Чем дальше, тем медленнее были их шаги. Дана, видать, тоже выдохлась, хотя не подавала виду. То и дело беспокойно заглядывала ему в лицо. Он криво улыбался:
– Всё в порядке. Хочешь, возьму тебя на руки и понесу?
– Не сейчас.
Вдруг Дана завела разговор о его родителях – по сути, монолог, потому что у Штернберга, покуда он её слушал, ничего с языка не шло, кроме невнятных восклицаний. Штернберг даже не представлял, что его суровый отец и сдержанная мать могут вызвать у кого-то симпатию – с их почти равной способностью внезапно обдавать холодом, а отец ещё и отличался умением так точно, хлёстко, с оттяжкой ударить одним кратким словом, что потом долго кровила душа. Пока их небольшая семья жила в мюнхенском доме, купленном ещё дедом, все соседи считали супругов фон Штернберг людьми очень порядочными, но притом невозможными сухарями, чопорными и нелюдимыми. Прислуга у них никогда надолго не задерживалась – стоило придирчивой матери или грозному отцу несколько раз выбранить служанку за какую-нибудь мелочь, как та предпочитала взять расчёт. Даже с собственными детьми они не ладили.
Дана же говорила о его родителях с трогательной теплотой. Рассказывала, как баронесса приняла её на работу горничной безо всяких рекомендаций. Как барон обнаружил, что она интересуется фотографиями семьи, и как пришлось открыть ему свою историю. Как она подружилась с Эммочкой. Как барон учил её стрелять, а баронесса поддерживала, когда почти не осталось надежды. И как она обменяла себя, со своими навыками сенситива, на лекарство от припадков эпилепсии. Для барона.
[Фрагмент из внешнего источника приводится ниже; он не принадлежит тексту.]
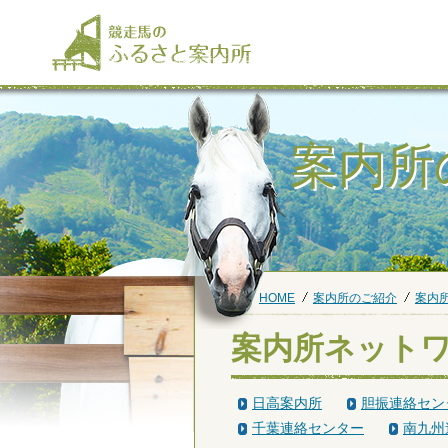
案内所
HOME
案内所のご紹介
案内
案内所ネット
日高案内所
胆振連絡セン
千葉連絡センター
南九州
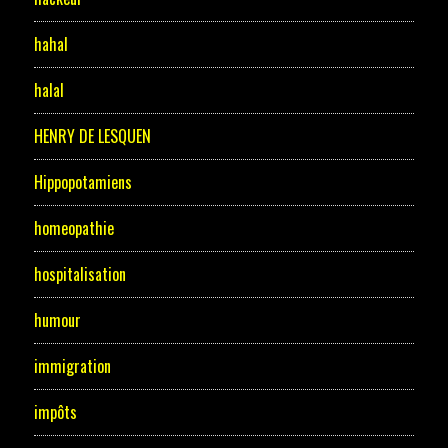
hahal
halal
HENRY DE LESQUEN
Hippopotamiens
homeopathie
hospitalisation
humour
immigration
impôts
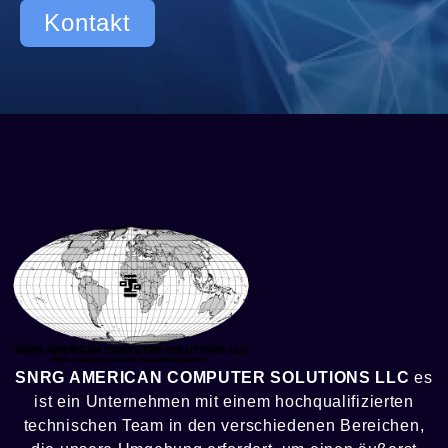
Kontakt
SNRG AMERICAN COMPUTER SOLUTIONS LLC
es
ist ein Unternehmen mit einem hochqualifizierten
technischen Team in den verschiedenen Bereichen,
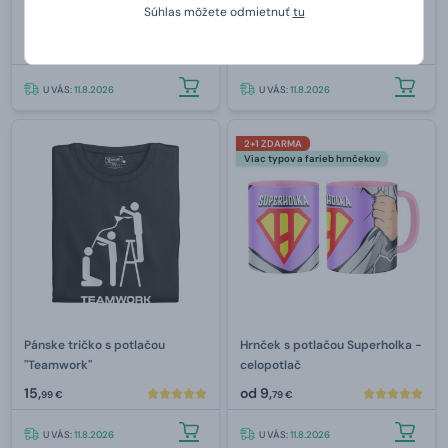
Pánske tričko s potlačou
Pánske tričko s potlačou
Súhlas môžete odmietnuť
tu
"Evolution’s over"
"Evolution of Father"
15,
15,
99 €
99 €
U VÁS:
11.8.2026
U VÁS:
11.8.2026
2+1 ZDARMA
Viac typov a farieb hrnčekov
Pánske tričko s potlačou
Hrnček s potlačou Superholka -
"Teamwork"
celopotlač
15,
od
9,
99 €
79 €
U VÁS:
11.8.2026
U VÁS:
11.8.2026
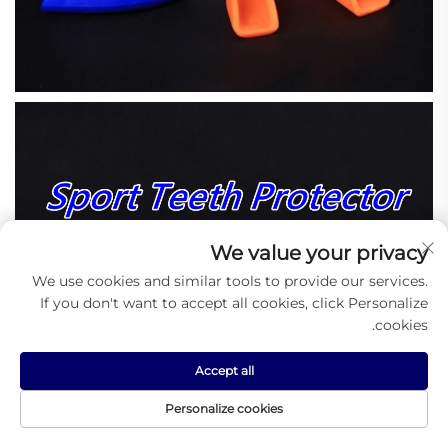
We value your privacy
We use cookies and similar tools to provide our services.
If you don't want to accept all cookies, click Personalize
cookies.
Accept all
Personalize cookies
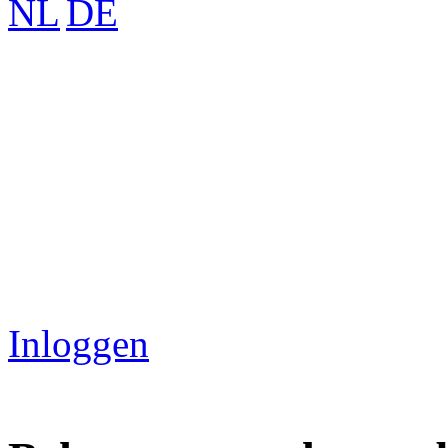
Inloggen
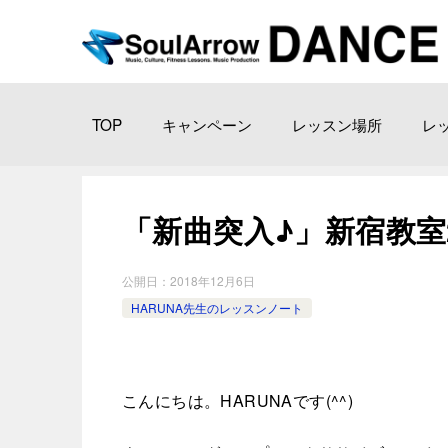
TOP
キャンペーン
レッスン場所
レ
「新曲突入♪」新宿教室2018
公開日：
2018年12月6日
HARUNA先生のレッスンノート
こんにちは。HARUNAです(^^)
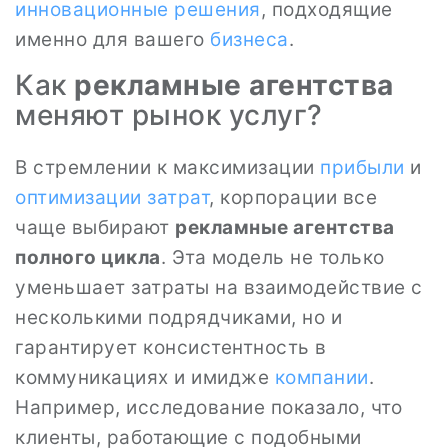
инновационные решения
, подходящие
именно для вашего
бизнеса
.
Как
рекламные агентства
меняют рынок услуг?
В стремлении к максимизации
прибыли
и
оптимизации затрат
, корпорации все
чаще выбирают
рекламные агентства
полного цикла
. Эта модель не только
уменьшает затраты на взаимодействие с
несколькими подрядчиками, но и
гарантирует консистентность в
коммуникациях и имидже
компании
.
Например, исследование показало, что
клиенты, работающие с подобными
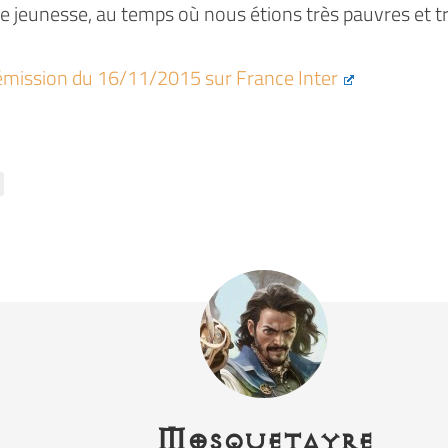
re jeunesse, au temps où nous étions très pauvres et t
émission du 16/11/2015 sur France Inter
Mosquetayre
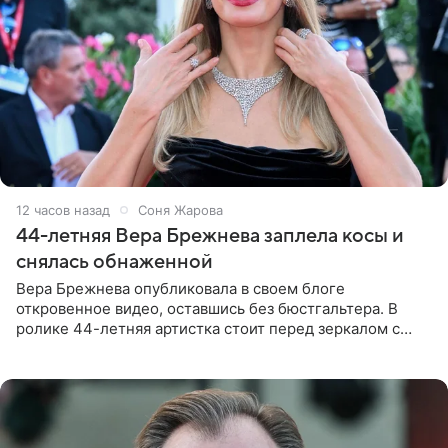
12 часов назад
Соня Жарова
44-летняя Вера Брежнева заплела косы и
снялась обнаженной
Вера Брежнева опубликовала в своем блоге
откровенное видео, оставшись без бюстгальтера. В
ролике 44-летняя артистка стоит перед зеркалом с
обнаженной грудью. Волосы певица собрала в косы и
надела головной убор.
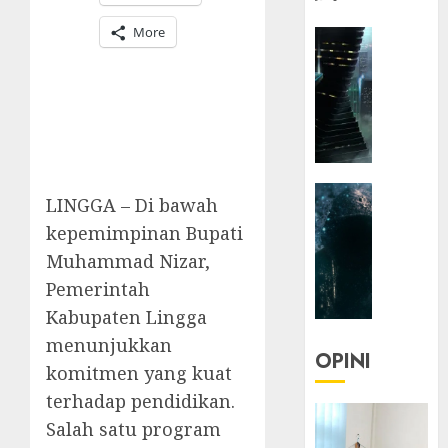
More
HEADLIN
KOLOM
NASIONA
TEKNOLO
KOLO
|
Parado
HEADLIN
Utopia
LINGGA – Di bawah
KOLOM
kepemimpinan Bupati
TEKNOLO
05/06/20
Muhammad Nizar,
KOLO
0
|
Pemerintah
Senjak
Kabupaten Lingga
Human
menunjukkan
OPINI
komitmen yang kuat
23/03/20
terhadap pendidikan.
0
Salah satu program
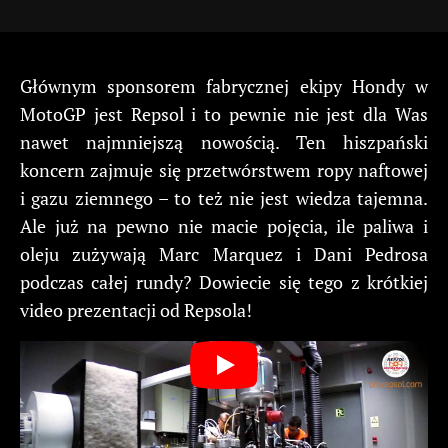
Głównym sponsorem fabrycznej ekipy Hondy w
MotoGP jest Repsol i to pewnie nie jest dla Was
nawet najmniejszą nowością. Ten hiszpański
koncern zajmuje się przetwórstwem ropy naftowej
i gazu ziemnego – to też nie jest wiedza tajemna.
Ale już na pewno nie macie pojęcia, ile paliwa i
oleju zużywają Marc Marquez i Dani Pedrosa
podczas całej rundy? Dowiecie się tego z krótkiej
video prezentacji od Repsola!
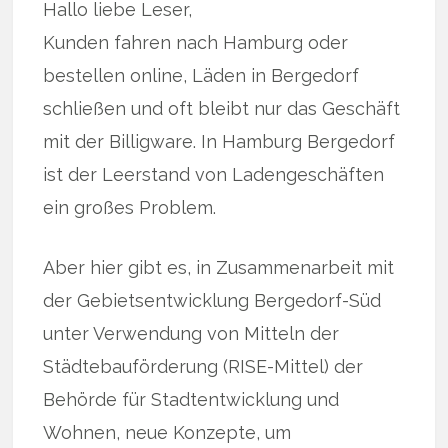
Hallo liebe Leser,
Kunden fahren nach Hamburg oder
bestellen online, Läden in Bergedorf
schließen und oft bleibt nur das Geschäft
mit der Billigware. In Hamburg Bergedorf
ist der Leerstand von Ladengeschäften
ein großes Problem.
Aber hier gibt es, in Zusammenarbeit mit
der Gebietsentwicklung Bergedorf-Süd
unter Verwendung von Mitteln der
Städtebauförderung (RISE-Mittel) der
Behörde für Stadtentwicklung und
Wohnen, neue Konzepte, um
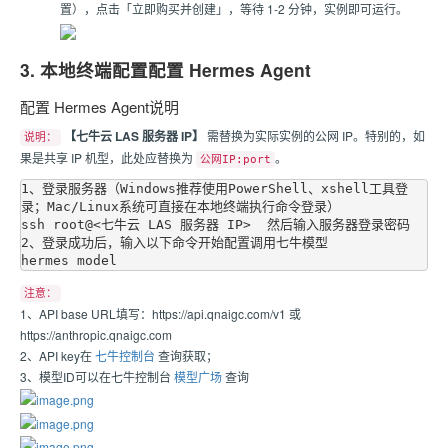
置），点击「立即购买并创建」，等待 1-2 分钟，实例即可运行。
3. 本地终端配置配置 Hermes Agent
配置 Hermes Agent说明
【七牛云 LAS 服务器 IP】
需替换为实际实例的公网 IP。特别的，如
说明：
果是共享 IP 机型，此处应替换为
。
公网IP:port
1、登录服务器（Windows推荐使用PowerShell、xshell工具登
录；Mac/Linux系统可直接在本地终端执行命令登录）

ssh root@<七牛云 LAS 服务器 IP>  然后输入服务器登录密码

2、登录成功后，输入以下命令开始配置调用七牛模型

注意：
1、API base URL填写：https://api.qnaigc.com/v1 或
https://anthropic.qnaigc.com
2、API key在
七牛控制台
查询获取；
3、模型ID可以在七牛控制台
模型广场
查询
Для его отца.
– Они у тебя хорошие, – заключила Дана. – Я своих родителей почти не помню, даже не знаю, что с ними стало. Ты счастливый. – Последние слова были произнесены с нежностью.
Штернберг в смущении так и не нашёлся, что ответить.
Длинный рассказ Даны сделал незаметным остаток пути – впереди показались огни окраинных домов Фишхаузена.
У первого же патруля Штернберг выяснил, где тут гостиница. Та оказалась битком набита – вот тут-то Штернбергу и пригодился его мундир с петлицами подполковника СС, не говоря уж об отточенной за несколько лет властности. Хозяин гостиницы, впечатлённый не столько его угрозами – этим добром кидались все, кто имел звание выше рядового, – сколько его манерами (а вёл он себя так, будто ему загодя должны были подготовить номер люкс), – распорядился выделить комнату. Комнаты, правда, не нашлось – только половина, отгороженная парой платяных шкафов, у окна, на втором этаже. Но там было относительно тепло, горела лампа в жёлтом плафоне, на кровати лежали стёганые одеяла, и главное, у хозяина можно было купить кое-какой еды. Соседями оказались пожилой майор со своим безусым ординарцем. Майор неприветливо воззрился на Дану, скользнувшую следом за Штернбергом. Чуть погодя майор позвал Штернберга в коридор, где тоже стояли кровати, и отрывисто произнёс:
– Прошу вас уважить мою просьбу. Понимаю, дело молодое. Но обойдитесь без непотребств. У меня очень чуткий сон!
Штернберг едва задавил ухмылку. И тут же с отвращением подумал: наверняка от храпа этого майора стены трясутся, как от русской канонады.